Что, если бы теперь можно было сделать это, не откладывая вдаль, и вот, кстати, когда герой нашего рассказа явился в Москву, к лицу без образа нашей старушки приложить физиогномический циркуль и представить ее в верном портрете? Тогда легче бы мне было описывать и что встретил Ванюша в Москве, и какие впечатления врезывались в душу его по мере того, как он смотрел и рассматривал Москву.
Добрая Москва! я люблю тебя искренно, и, кажется, кости мои будут тлеть на одном из мирных кладбищ твоих. Твое имя дорого моему сердцу; твои башни, твои золотые маковки лелеяли мои юношеские надежды, когда еще в дремучих лесах Сибири я знал тебя только по имени, по рассказам бывалых людей; я живо помню, с каким восторгом приближался я к тебе, с какою грустью бродил после по твоим развалинам, с какою радостью видел обновляемые твои стены, храмы, башни и громадные здания! Не сердись же, милая, если, так давно, так искренно любя, я осмелюсь говорить о тебе правду. Твои недостатки — наши, а об себе почему не сказать?
Москва город большой и единственный, который только на Руси может существовать: широкий, длинный, неправильный; город, который строили семь веков, в котором от каждого века что-нибудь осталось, смешалось, изменилось, но не истребилось и все вместе похоже на жилище богатого русского помещика нашего времени. Войдите в жилище этого помещика: тут Европа и Азия, все языки, все страны, все века; на чердаках гнездятся гувернер-француз, дядька-немец, нянька-англичанка; в передней ливреи прошлого века и жокейские курточки нынешнего; в буфетах саксонский фарфор, русские старинные серебряные кубки и китайские куклы; в гостиной говорят по-французски, в зале поют по-итальянски, в кабинете горюют по-русски. Так и в Москве есть все, старое и новое, родное и чужое, европейское и азиятское, великое и смешное. Громадных домов множество, и все они разбросаны; улицы огромные, и все кривые. Вот старое вековое здание, подле — палаты вельможи прошлого века, далее новый карточный домик с итальянским мезонином, от которого гниет кровля и в целом доме холодно; там сад, потом огромный казенный дом, далее пустырь и греческая табачная лавка, еще палаты; тут обгорелый при французах дом, хлебные лавки, французские моды, бульвар, церковь.

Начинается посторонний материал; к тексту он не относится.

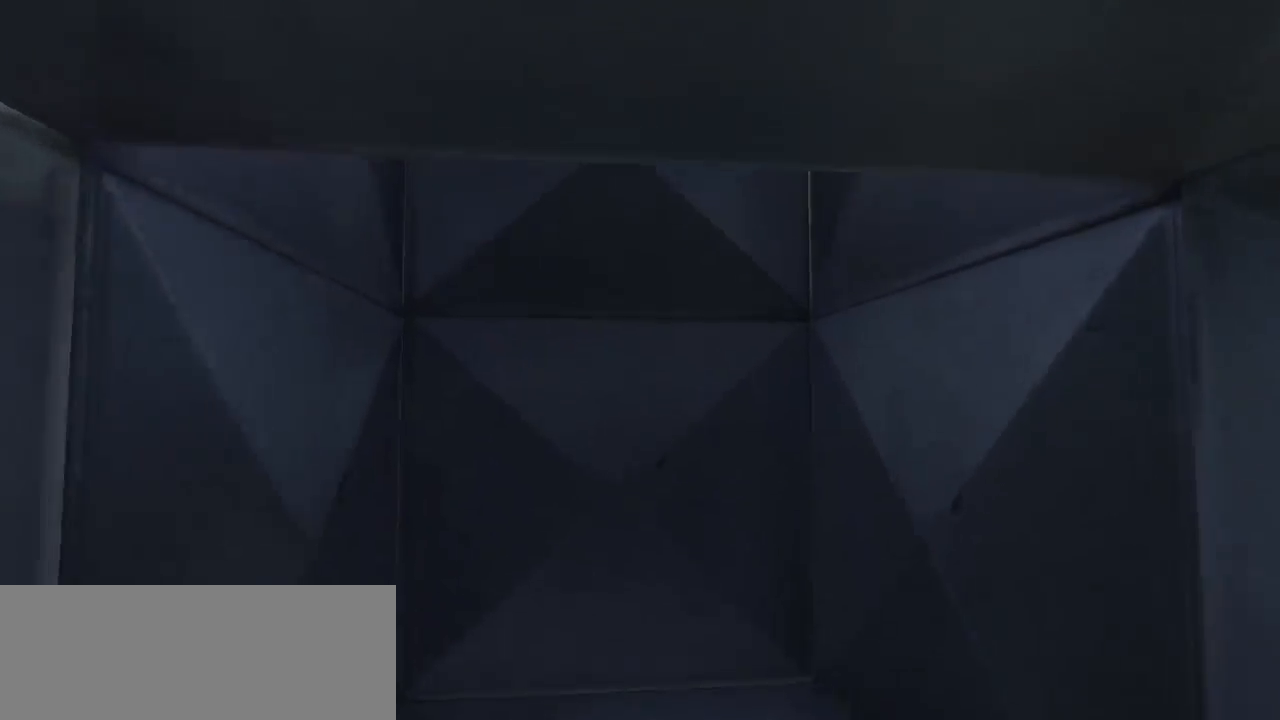
{"keys": ["w"], "events": []}
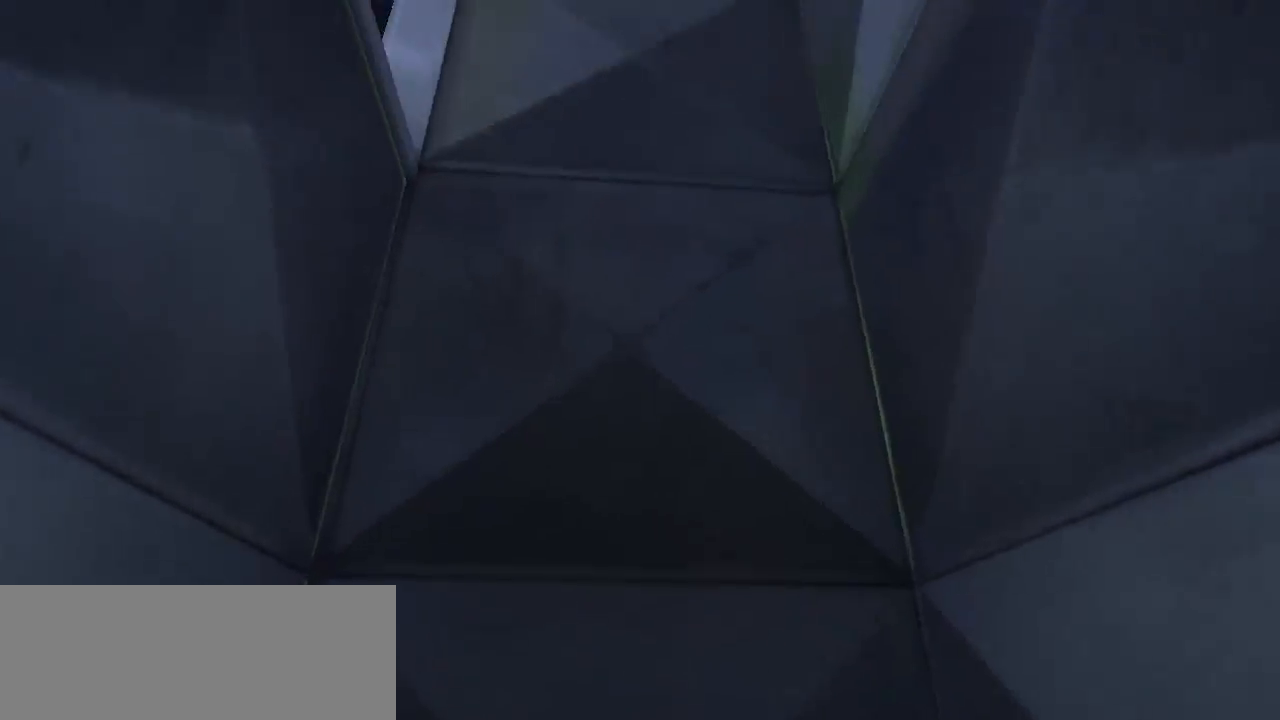
{"keys": [], "events": [[450, "w", "up"]]}
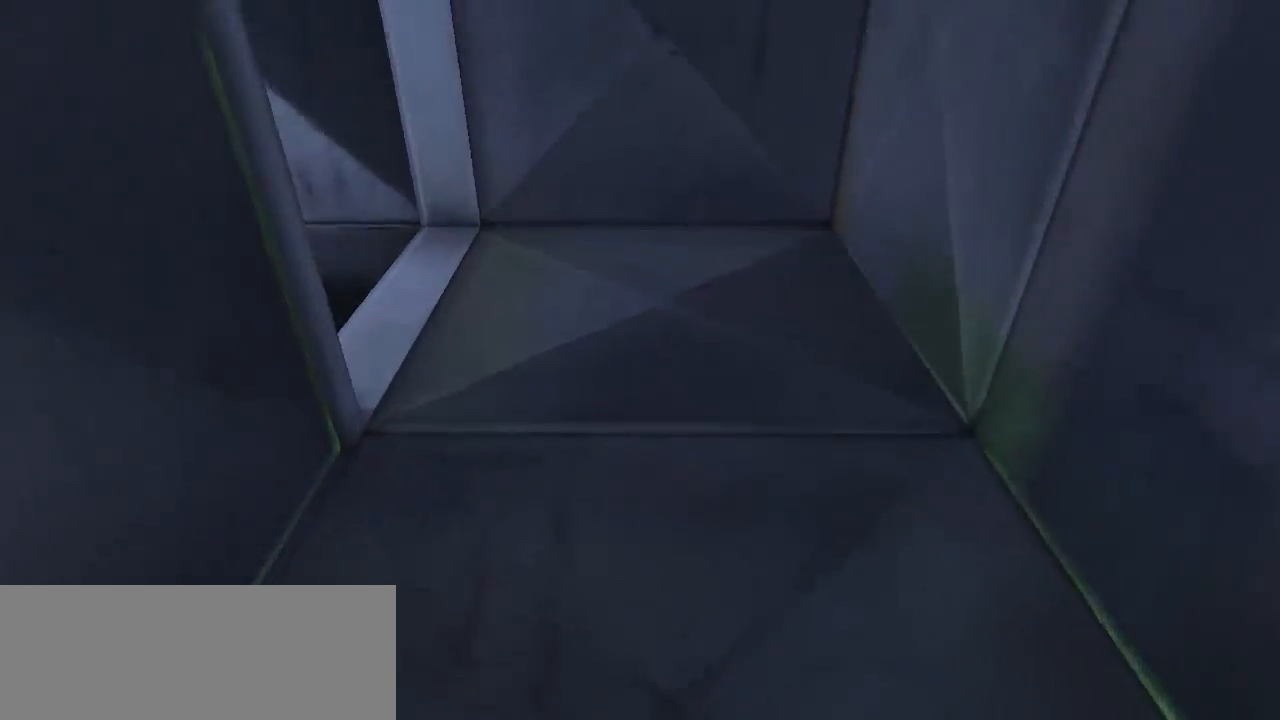
{"keys": [], "events": []}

Окрестности московские прелестны, но вы едва пройдете по дорогам от грязи и от того, что в одном месте мост сгнил, а пока делают новый, каменный великолепный мост, положены через ручей бревны, по которым и Киарини подумает, как перейти; там песок, тут ручей, через который нет перевоза. Зато полюбуйтесь Москвою издали, посмотрите на толпы народа, поглядите на пестроту, движение, прислушайтесь к стуку, колокольному звону, шуму, говору, взгляните на Кремль, на Красную площадь, и — вы согласитесь, что Москва — точная Русь: наш русский дух, наши недостатки и добродетели, русское худо и добро, огромность и слабость — все это, как будто живыми словами, вырезано на берегах Москвы и Яузы.